# [Kutipan Teks]
<<<<

KOMISI IV DPR SETUJU ADA RIVISI TATA RUANG WILAYAH PROVINSI SUMBAR, KALTENG DAN SULTENG
Perubahan kawasan hutan harus diprioritaskan untuk kepentingan masyarakat setempat (adat) dan diharapkan lahan masyarakat tersebut setelah disetujui DPR tidak lagi diperjual belikan. Demikian yang dikatakan Ketua Komisi IV DPR Achmad Muqowam yang sekaligus memimpin rapat Dengar Pendapat dengan Kapolri,KPK dan BPN rapat dilakukan di gedung DPR Senayan, Senin (7/3) siang.
Ketua Rapat Achmad Muqowan menambahkan, untuk menghindari dominasi penguasaan lahan oleh pihak-pihak tertentu, yang pada achirnya masyarakat setempat tetap miskin dan menjadi buruh di kampungnya sendiri. Untuk itu Tim Panja RTRWP Kalimantan Tengah meminta Pemprov untuk memperhatikan hal ini dan membuat regulasi untuk melindungi hak atas tanah rakyatnya.
Achmad Muqowam juga mengatakan bahwa, hasil penelitian terpadu merekomendasikan perubahan kawasan hutan yang semula diusulkan seluas 301.165 hektar direkomendasikan oleh Tim terpadu menjadi seluas 166.036 hektar atau 53,53%. Setelah dilakukan kajian lingkungan hidup strategis (KLHS) perubahan peruntukan seluas 166.036 ha, yang berdampak penting, cakupan yang luas serta bernilai strategis seluas 49.195 ha, ini yang perlu mendapat persetujuan DPR.
Selain itu Pemerintah propinsi Sumatera barat mengusulkan adanya perubahan peruntukan dan perubahan kawasan hutan dalam revisi RTRWP seluas 2.264,405 ha, hasil Tim Terpadu merekomendasikan perubahan peruntukan kawasan hutan seluas 131.455 ha, penambahan kawasan hutan dari areal penggunaan lain seluas 9.960 ha dan perubahan fungsi kawasan hutan seluas 151.830 ha, sehingga kawasan hutan provinsi Sumbar menjadi 2.342.651 ha.
Sementara itu, Yuswanda pejabat Badan Pertanahan Nasional mengatakan bahwa, rencana tata ruang wilayah adalah arahan dan pedoman penggunaan dan pemanfaatan ruang yang harus dipatuhi. Ketentuan ini harus dilaksanakan secara konsisten oleh segenap sector atau stakholders yang terkait dalam penyelenggaraan pemanfaatan ruang. Pemenfaatan ruang yang menyimpang atau tidak sesuai dengan rencana dengan tata ruang yang telah ditetapkan tidak dapat dibenarkan.

>>>>

# [Daftar Entri]
<<<<

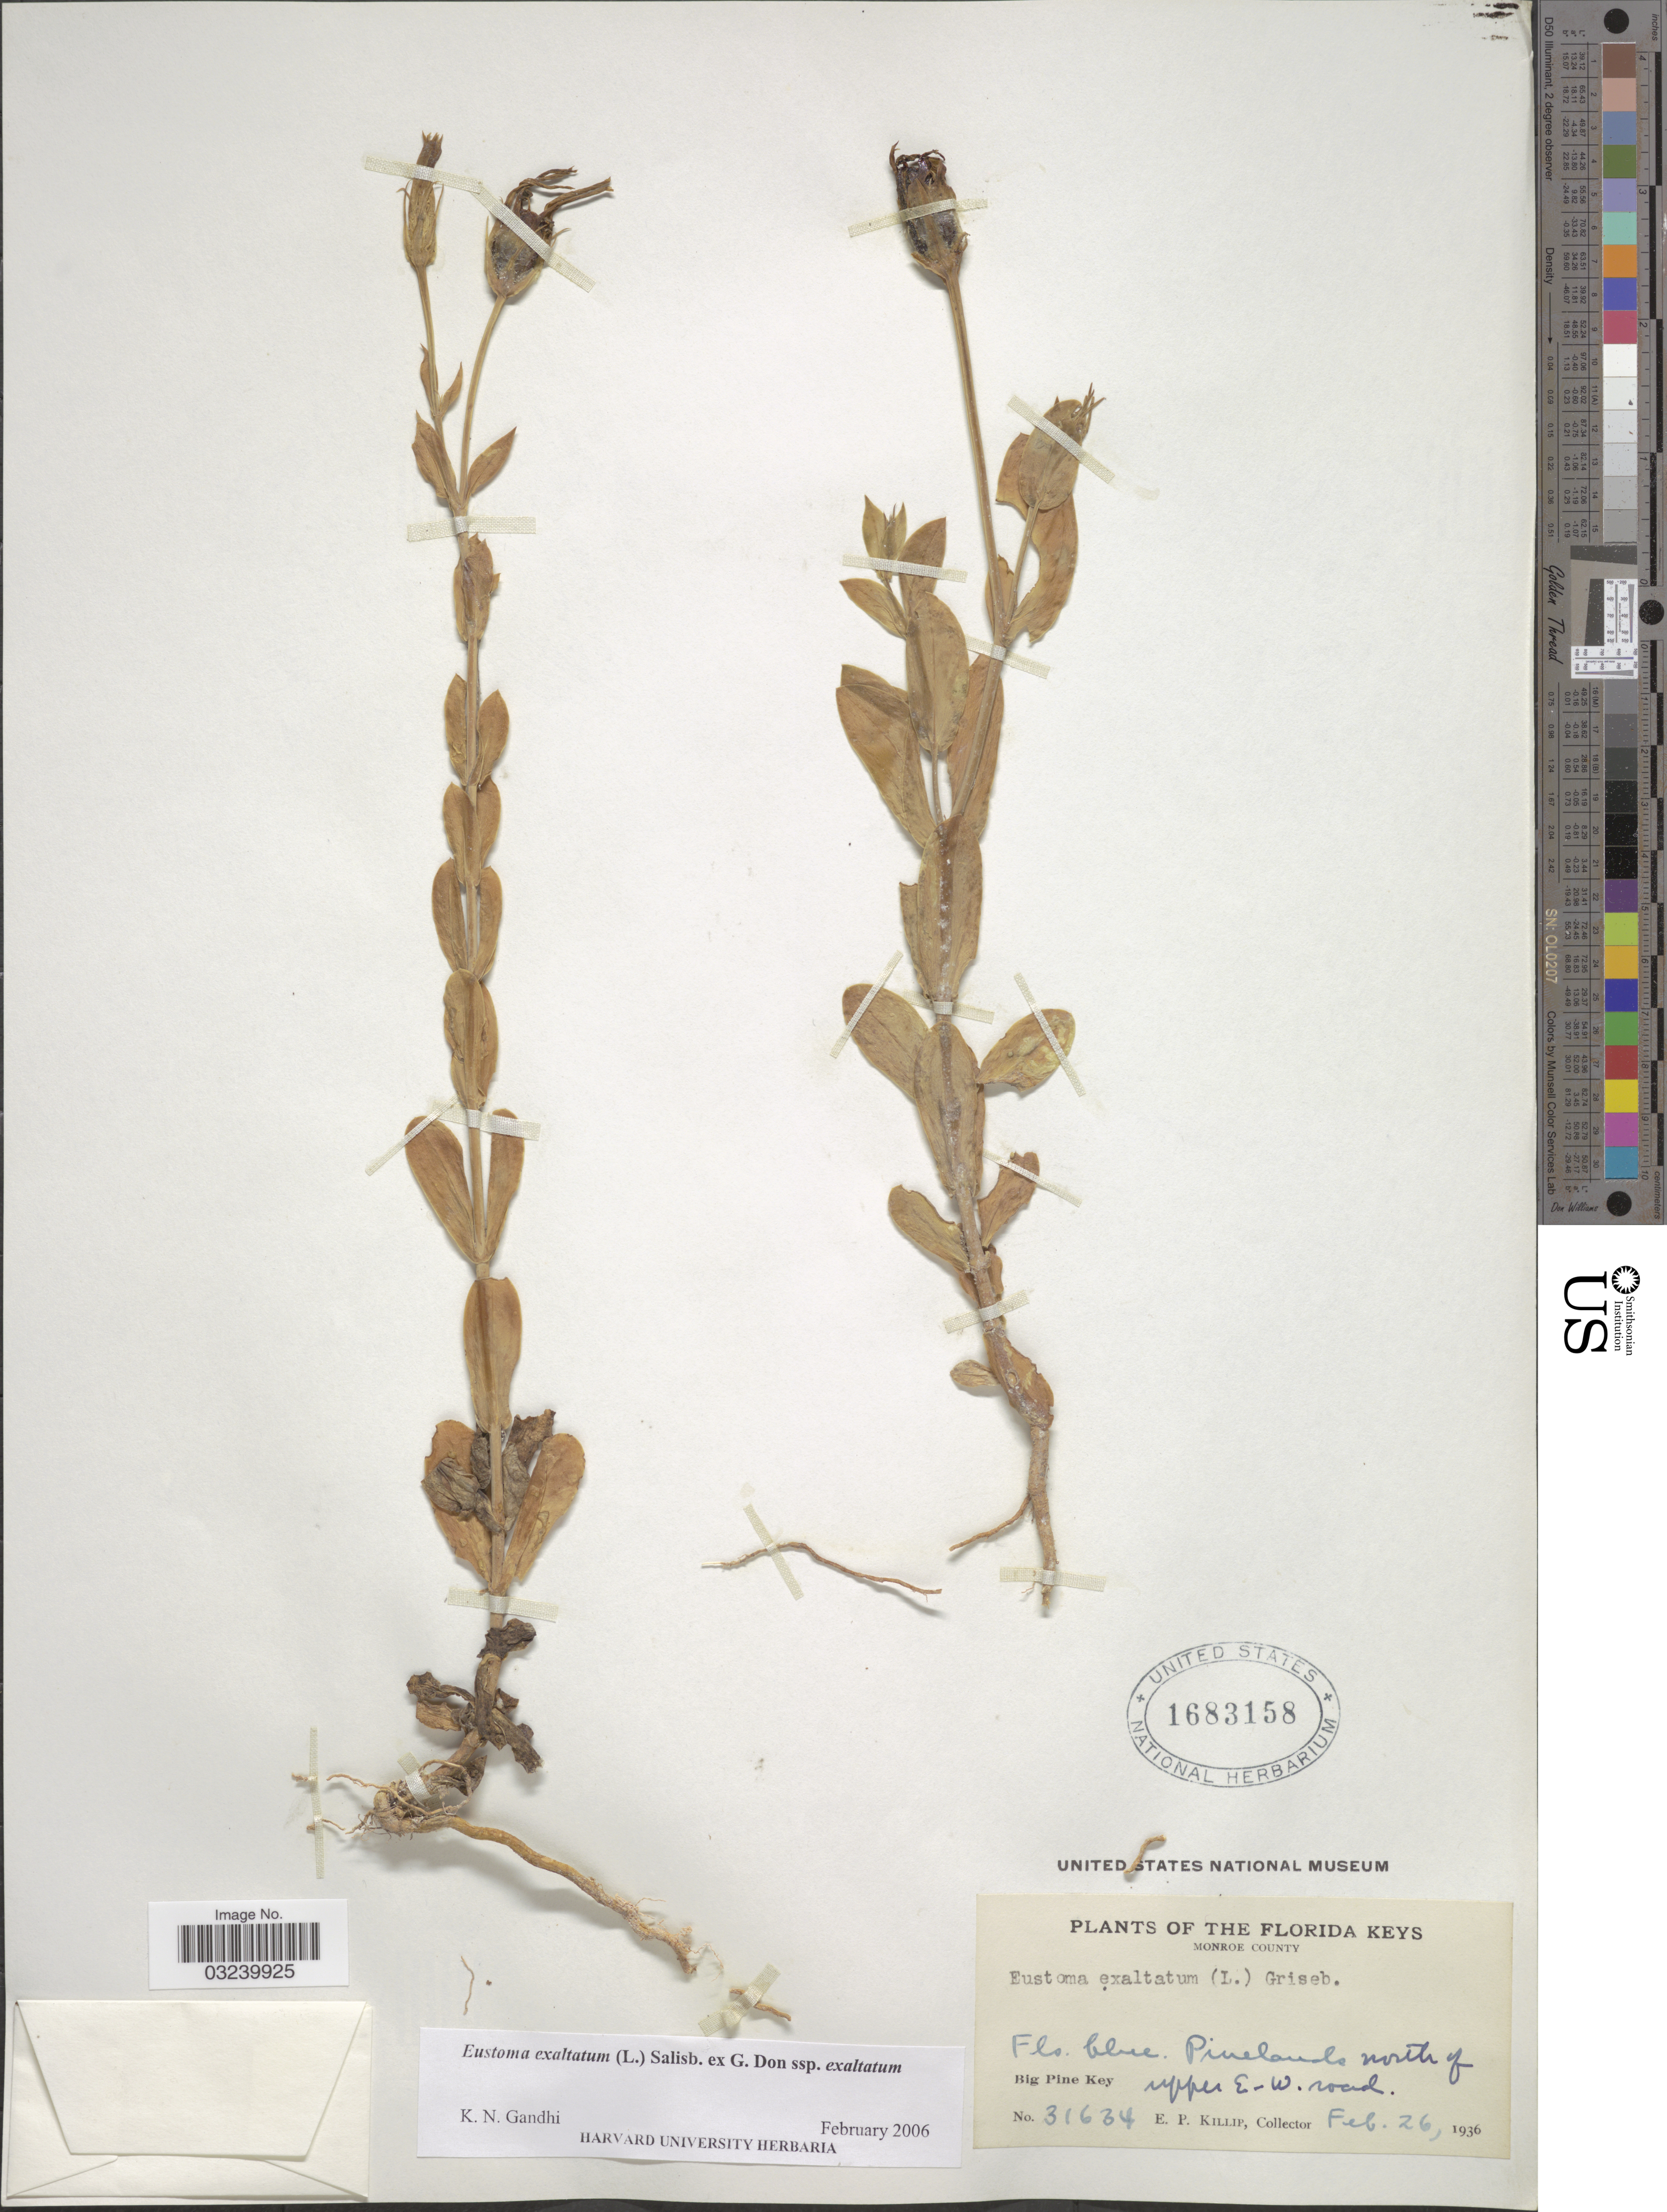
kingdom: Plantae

>>>>
<<<<

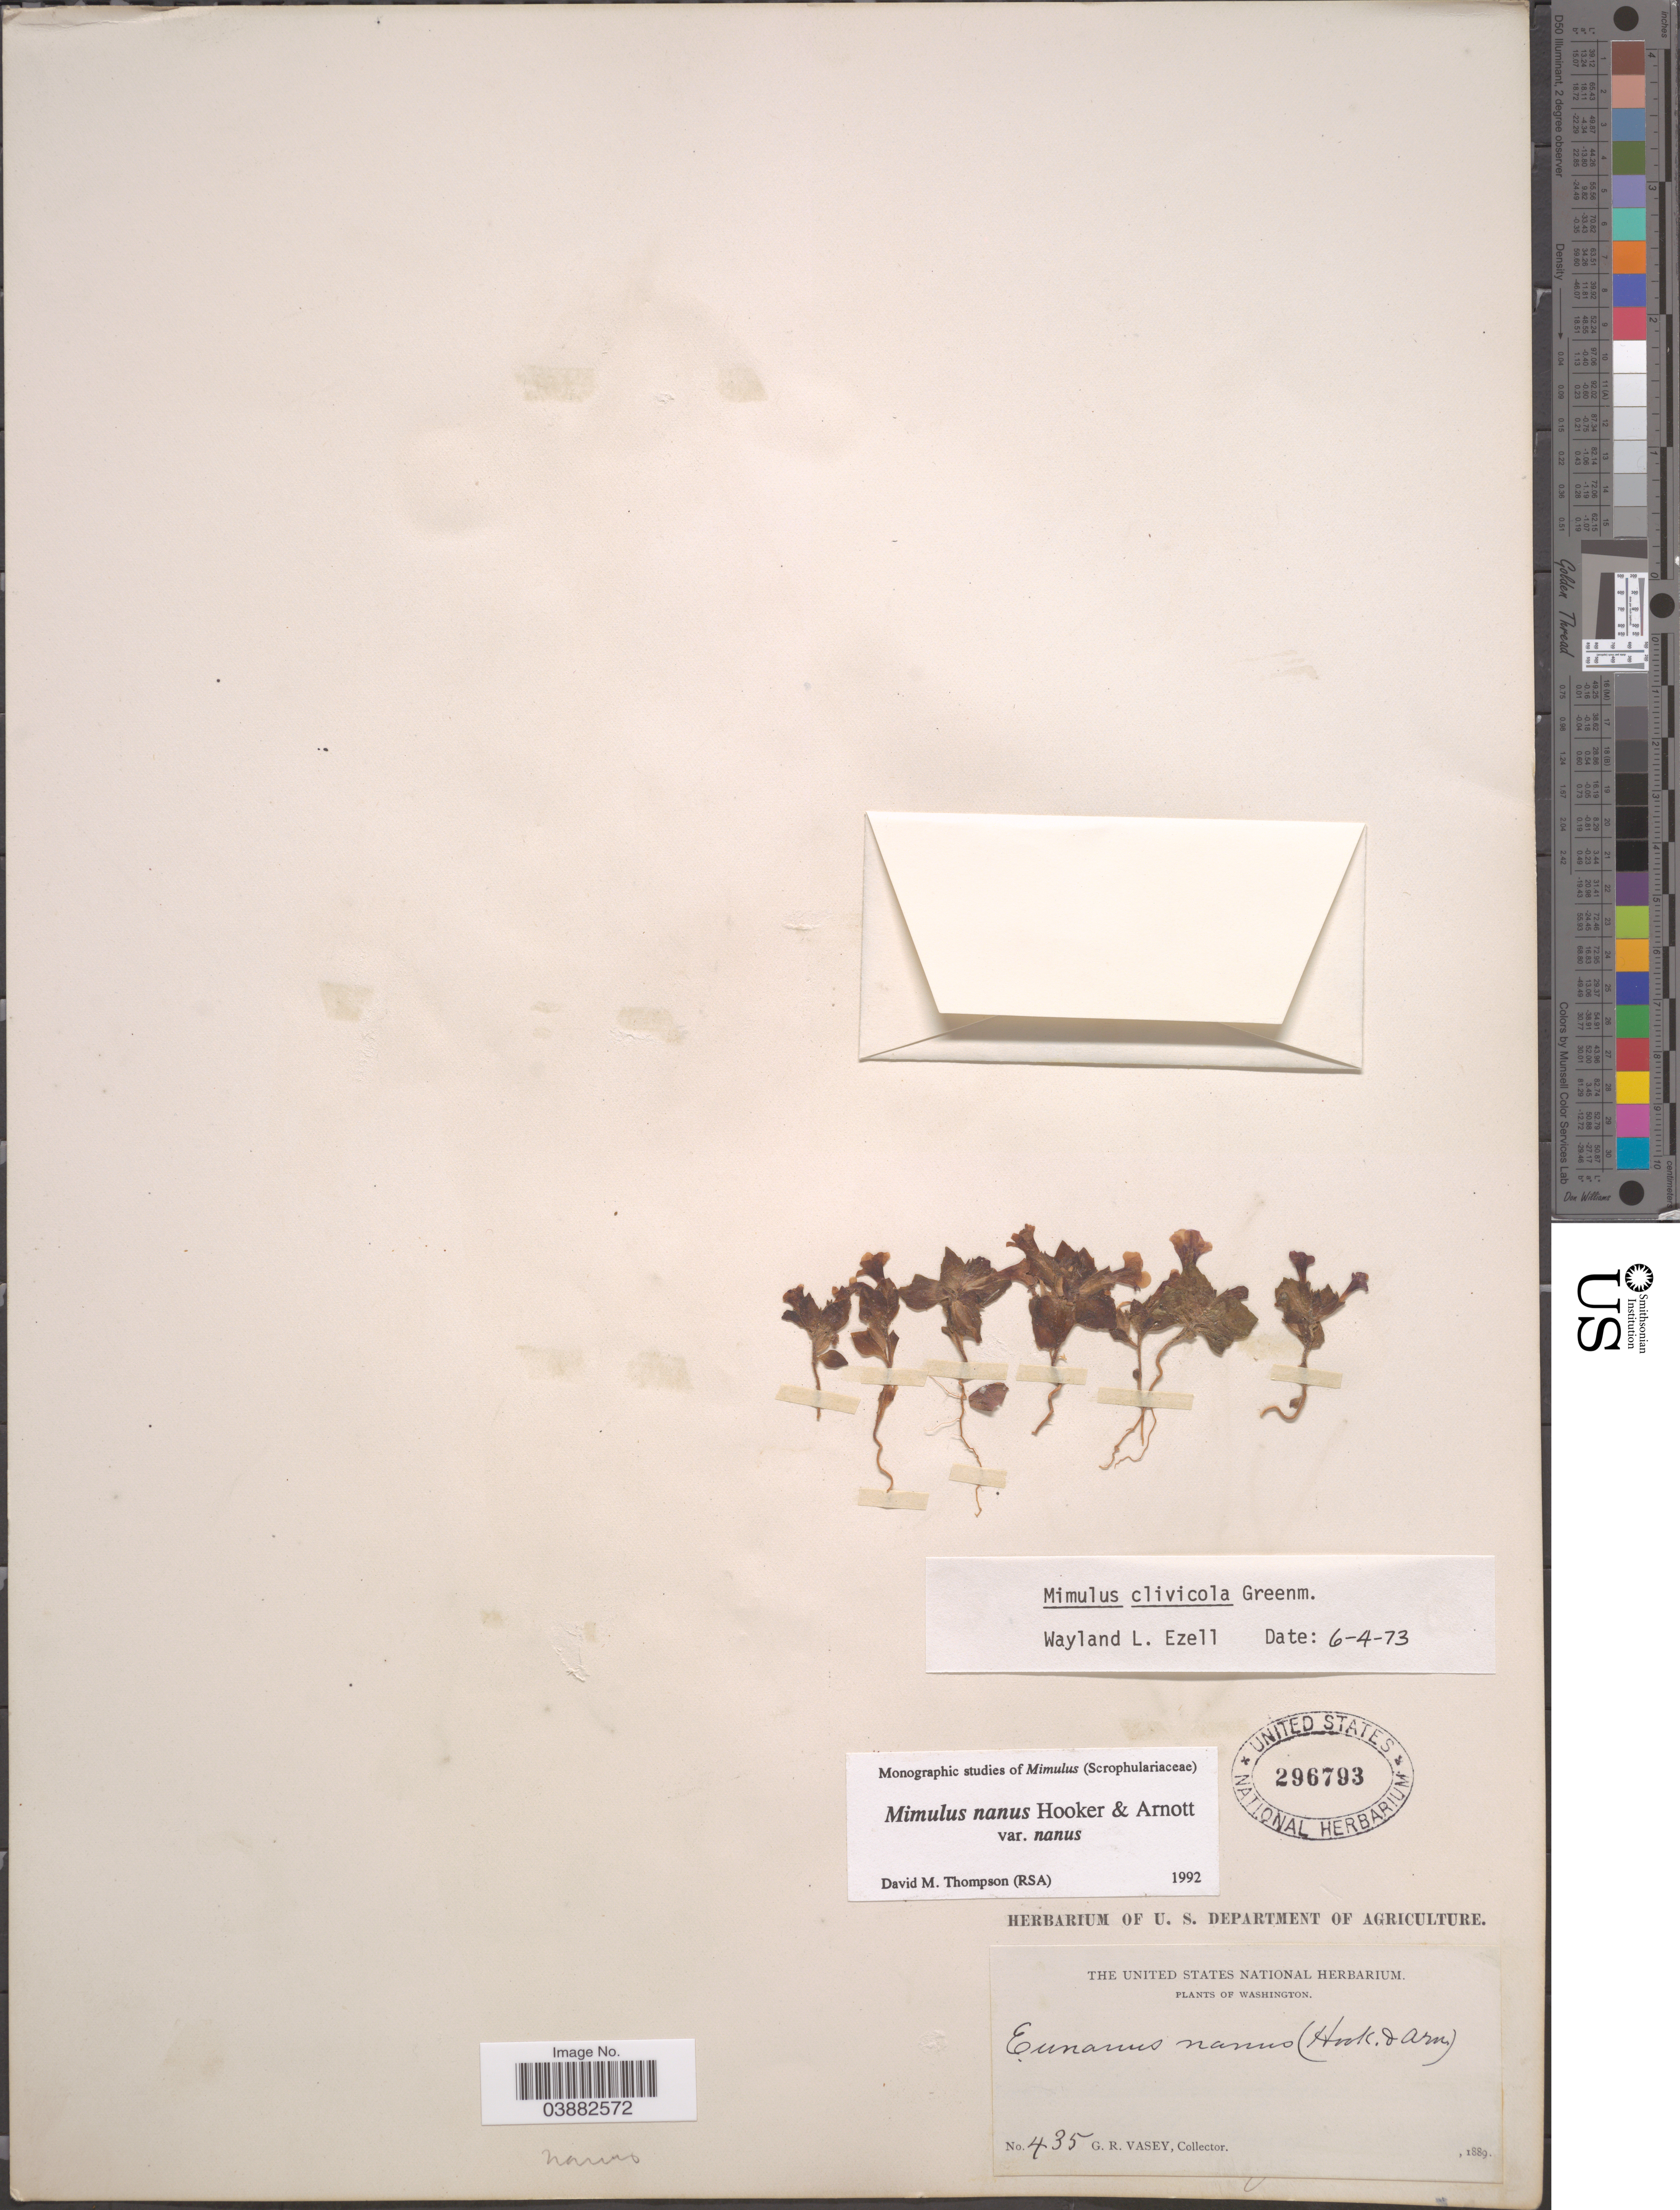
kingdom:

>>>>

# [Tugas 1]
Gandakan bagian kutipan teks di antara "Ketua Rapat Achmad" dan "mendapat persetujuan DPR.", termasuk kedua ujungnya, tanpa mengubah apa pun.
# [Tugas 2]
Jawablah pertanyaan berikut berdasarkan kutipan teks:
(a) Pada hari dan tanggal berapa rapat Dengar Pendapat dilakukan di gedung DPR Senayan?
(b) Berapa hektar luas perubahan kawasan hutan yang semula diusulkan sebelum direkomendasikan Tim terpadu menjadi 166.036 hektar?
(c) Berapa luas kawasan hutan provinsi Sumbar setelah rekomendasi Tim Terpadu?
# [Tugas 3]
Apa terjemahan bahasa Inggris dari kalimat berikut dalam kutipan teks: "Sementara itu, Yuswanda pejabat Badan Pertanahan Nasional mengatakan bahwa, rencana tata ruang wilayah adalah arahan dan pedoman penggunaan dan pemanfaatan ruang yang harus dipatuhi."?

# [Hasil Tugas 1]
Ketua Rapat Achmad Muqowan menambahkan, untuk menghindari dominasi penguasaan lahan oleh pihak-pihak tertentu, yang pada achirnya masyarakat setempat tetap miskin dan menjadi buruh di kampungnya sendiri. Untuk itu Tim Panja RTRWP Kalimantan Tengah meminta Pemprov untuk memperhatikan hal ini dan membuat regulasi untuk melindungi hak atas tanah rakyatnya.
Achmad Muqowam juga mengatakan bahwa, hasil penelitian terpadu merekomendasikan perubahan kawasan hutan yang semula diusulkan seluas 301.165 hektar direkomendasikan oleh Tim terpadu menjadi seluas 166.036 hektar atau 53,53%. Setelah dilakukan kajian lingkungan hidup strategis (KLHS) perubahan peruntukan seluas 166.036 ha, yang berdampak penting, cakupan yang luas serta bernilai strategis seluas 49.195 ha, ini yang perlu mendapat persetujuan DPR.

# [Hasil Tugas 2]
(a) Senin (7/3) siang.
(b) 301.165 hektar.
(c) 2.342.651 ha.

# [Hasil Tugas 3]
Meanwhile, Yuswanda, an official of the National Land Agency, said that the regional spatial plan is a direction and guideline for the use and utilization of space that must be complied with.